Influenced by her own journey of motherhood, Sanpitak is best known for abstracting the female form into elemental parts such as vessels, eggs and curvatures. The female breast, in particular, is a recurring motif. Coined as the ‘breast-stupa’, the form of the vessel and mound simultaneously resembles a Buddhist shrine and an alms bowl. This reorients the viewer’s perception of the female body through combining ideas of the sacred and the sexualised. In Noon-nom (2001–2002), an interactive installation with a title that means both “support” and “breast milk” in Thai, the artist invites viewers to rest within a sea of soft, flesh-toned breast-stupa sculptures. The work references Buddha’s ability to multiply himself a thousandfold, bringing together associations to the spiritual and bodily, the sensitive and playful.
Sanpitak obtained her BFA at the University of Tsukuba, Ibaraki in 1986. Her work can be found in major collections worldwide including the Los Angeles County Museum of Art,; Nasher Museum of Art, Durham; Toledo Museum of Art; Asian Art Museum, San Francisco; Queensland Art Gallery, Brisbane; Museum of Contemporary Art, Tokyo; Fukuoka Asian Art Museum; Singapore Art Museum; and the Ministry of Culture, Thailand.

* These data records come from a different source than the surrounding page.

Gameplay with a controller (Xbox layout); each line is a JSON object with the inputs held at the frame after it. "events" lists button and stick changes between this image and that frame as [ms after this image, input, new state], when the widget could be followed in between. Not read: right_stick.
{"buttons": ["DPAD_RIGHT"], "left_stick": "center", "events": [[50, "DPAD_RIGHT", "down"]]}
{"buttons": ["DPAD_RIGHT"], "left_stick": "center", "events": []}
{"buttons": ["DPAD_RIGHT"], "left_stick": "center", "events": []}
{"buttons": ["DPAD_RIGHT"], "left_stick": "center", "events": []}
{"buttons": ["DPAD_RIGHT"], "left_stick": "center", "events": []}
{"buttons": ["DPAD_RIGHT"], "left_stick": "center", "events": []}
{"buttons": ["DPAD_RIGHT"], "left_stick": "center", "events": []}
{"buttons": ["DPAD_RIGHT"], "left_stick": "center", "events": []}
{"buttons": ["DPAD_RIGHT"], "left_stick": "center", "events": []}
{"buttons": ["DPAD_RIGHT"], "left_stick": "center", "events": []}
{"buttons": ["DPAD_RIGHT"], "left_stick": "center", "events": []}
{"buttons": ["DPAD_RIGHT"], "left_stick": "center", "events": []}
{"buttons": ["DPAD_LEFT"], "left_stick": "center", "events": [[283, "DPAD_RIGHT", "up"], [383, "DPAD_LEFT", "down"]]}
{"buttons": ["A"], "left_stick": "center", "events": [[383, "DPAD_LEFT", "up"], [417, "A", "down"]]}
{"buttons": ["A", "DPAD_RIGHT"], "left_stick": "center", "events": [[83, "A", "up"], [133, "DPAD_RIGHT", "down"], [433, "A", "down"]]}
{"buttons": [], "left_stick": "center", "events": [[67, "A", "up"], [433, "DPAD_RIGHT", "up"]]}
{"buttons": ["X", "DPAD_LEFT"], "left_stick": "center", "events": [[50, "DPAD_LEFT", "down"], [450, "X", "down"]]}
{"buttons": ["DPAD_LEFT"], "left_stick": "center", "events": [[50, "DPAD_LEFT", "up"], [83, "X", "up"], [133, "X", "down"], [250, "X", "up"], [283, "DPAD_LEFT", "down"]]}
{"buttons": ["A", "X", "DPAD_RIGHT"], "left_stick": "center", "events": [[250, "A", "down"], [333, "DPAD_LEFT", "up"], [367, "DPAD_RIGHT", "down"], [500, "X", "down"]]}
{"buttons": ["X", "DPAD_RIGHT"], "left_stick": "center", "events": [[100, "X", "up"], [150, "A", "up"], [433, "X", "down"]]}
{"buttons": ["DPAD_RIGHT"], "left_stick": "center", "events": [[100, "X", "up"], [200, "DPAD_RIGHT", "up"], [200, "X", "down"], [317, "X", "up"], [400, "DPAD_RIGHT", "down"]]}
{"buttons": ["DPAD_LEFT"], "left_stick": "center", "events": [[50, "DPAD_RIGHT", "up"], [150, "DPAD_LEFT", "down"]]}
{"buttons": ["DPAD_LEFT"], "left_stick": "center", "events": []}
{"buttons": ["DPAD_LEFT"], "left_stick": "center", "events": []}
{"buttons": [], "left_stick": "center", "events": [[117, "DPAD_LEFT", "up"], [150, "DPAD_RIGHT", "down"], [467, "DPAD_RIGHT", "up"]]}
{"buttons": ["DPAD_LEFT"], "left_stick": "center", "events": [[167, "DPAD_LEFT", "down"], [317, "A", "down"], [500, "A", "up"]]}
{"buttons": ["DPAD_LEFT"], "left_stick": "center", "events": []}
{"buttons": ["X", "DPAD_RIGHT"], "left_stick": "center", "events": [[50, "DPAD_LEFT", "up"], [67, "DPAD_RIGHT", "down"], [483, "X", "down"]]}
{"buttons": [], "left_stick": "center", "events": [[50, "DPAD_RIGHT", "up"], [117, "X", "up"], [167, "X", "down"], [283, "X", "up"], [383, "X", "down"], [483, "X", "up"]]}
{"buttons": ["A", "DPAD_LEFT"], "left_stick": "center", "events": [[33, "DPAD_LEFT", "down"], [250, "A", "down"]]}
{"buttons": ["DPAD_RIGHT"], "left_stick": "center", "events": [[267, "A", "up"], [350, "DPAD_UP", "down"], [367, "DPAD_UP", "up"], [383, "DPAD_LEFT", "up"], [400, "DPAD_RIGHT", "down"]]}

Notable exhibitions include Ocean in Us (2024), Kaohsiung Museum of Fine Art, Kaohsiung; Connecting Bodies (2024), National Museum of Modern and Contemporary Art, Seoul; Wild (2024), Metropolitan Museum of Manila, Manila; New Large Scale Artworks (2023), Asian Art Museum, San Francisco; Collection 1: Vessels (2022), 21st Century Museum of Contemporary Art, Kanazawa; The House is Crumbling (2018), National Gallery Singapore; and Problem-Wisdom (2017), Queensland Art Gallery and Gallery of Modern Art, Brisbane. The artist has also participated in major international festivals including CHAOS : CALM (2022), 4th Bangkok Art Biennale; The Milk of Dreams (2022), 59th Venice Biennale, Venice; Restoration of the Sea (2019), 4th Setouchi Triennale, Honjima; JIWA (2017), 17th Jakarta Biennale; All Our Relations (2012): 18th Biennale of Sydney; So Close Yet So Far Away (2009), 2nd Incheon Women Artists’ Biennale; Expenditure (2008), 4th Busan Biennale; Art Circus (2005), 2nd Yokohama Triennale.
The artist has had two residencies at the STPI Workshop in 2018 and 2025; the former culminated in the exhibition Fragmented Bodies: The Personal and the Public (2019).